## Exercise instructions
Only the lines with "data" in them need to be copied from the listing.

## Record extracts
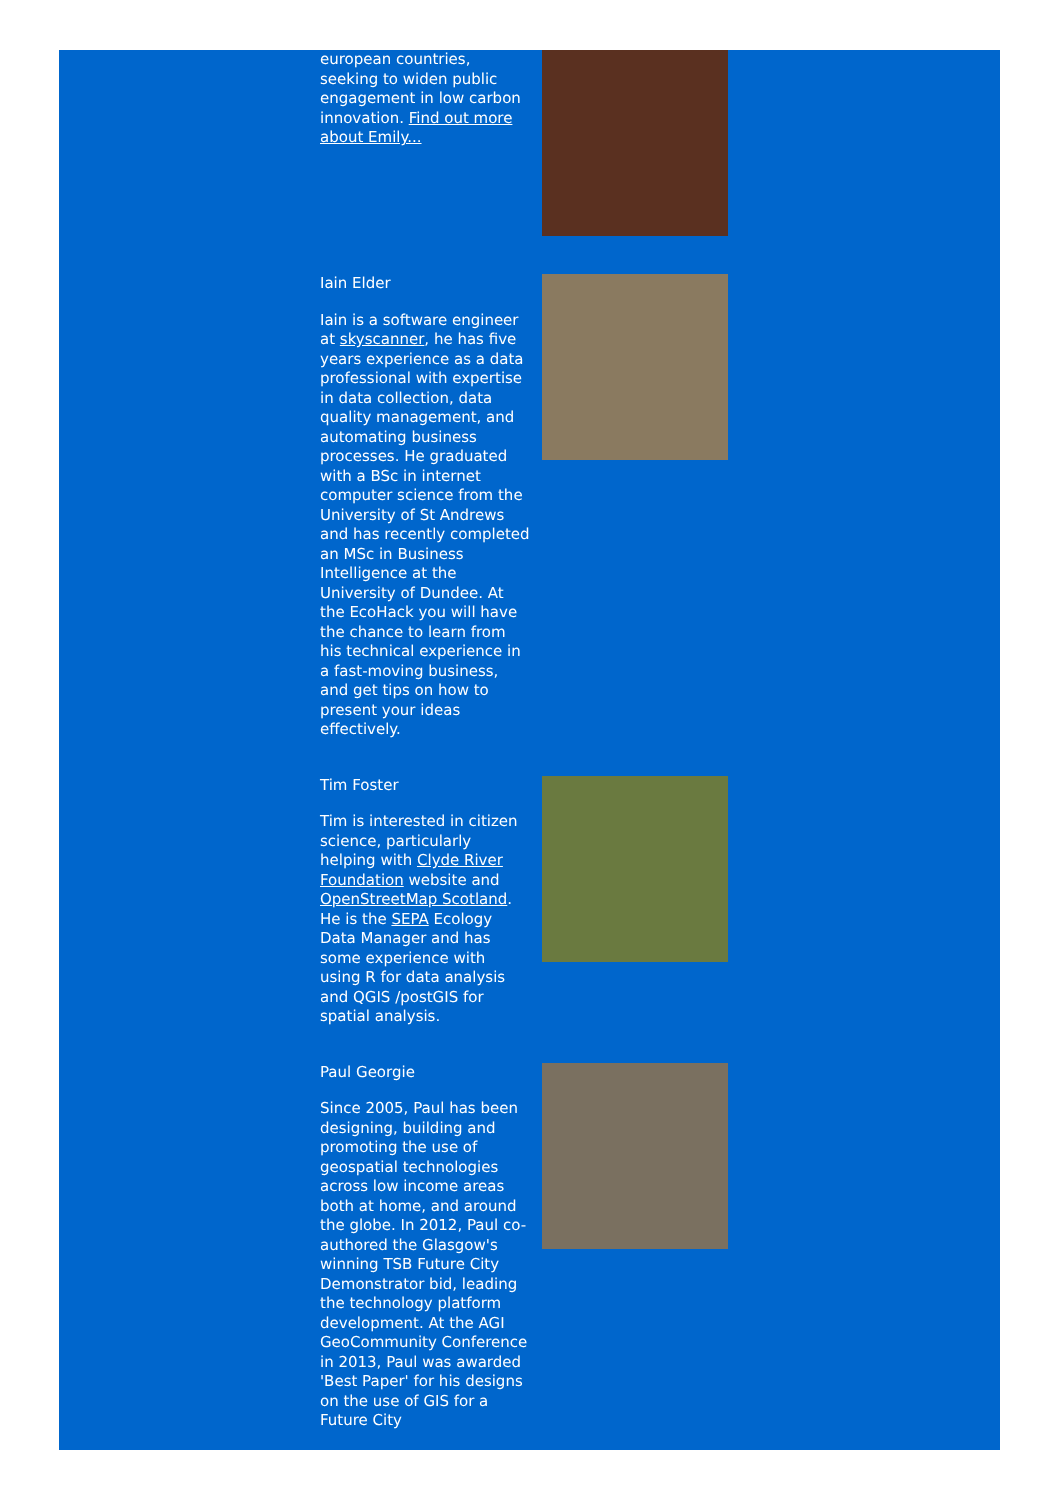european countries, seeking to widen public engagement in low carbon innovation. Find out more about Emily...
Iain Elder
Iain is a software engineer at skyscanner, he has five years experience as a data professional with expertise in data collection, data quality management, and automating business processes. He graduated with a BSc in internet computer science from the University of St Andrews and has recently completed an MSc in Business Intelligence at the University of Dundee. At the EcoHack you will have the chance to learn from his technical experience in a fast-moving business, and get tips on how to present your ideas effectively.
Tim Foster
Tim is interested in citizen science, particularly helping with Clyde River Foundation website and OpenStreetMap Scotland. He is the SEPA Ecology Data Manager and has some experience with using R for data analysis and QGIS /postGIS for spatial analysis.
Paul Georgie
Since 2005, Paul has been designing, building and promoting the use of geospatial technologies across low income areas both at home, and around the globe. In 2012, Paul co-authored the Glasgow's winning TSB Future City Demonstrator bid, leading the technology platform development. At the AGI GeoCommunity Conference in 2013, Paul was awarded 'Best Paper' for his designs on the use of GIS for a Future City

## Completed exercise
Iain is a software engineer at skyscanner, he has five years experience as a data professional with expertise in data collection, data quality management, and automating business processes. He graduated with a BSc in internet computer science from the University of St Andrews and has recently completed an MSc in Business Intelligence at the University of Dundee. At the EcoHack you will have the chance to learn from his technical experience in a fast-moving business, and get tips on how to present your ideas effectively.
Tim is interested in citizen science, particularly helping with Clyde River Foundation website and OpenStreetMap Scotland. He is the SEPA Ecology Data Manager and has some experience with using R for data analysis and QGIS /postGIS for spatial analysis.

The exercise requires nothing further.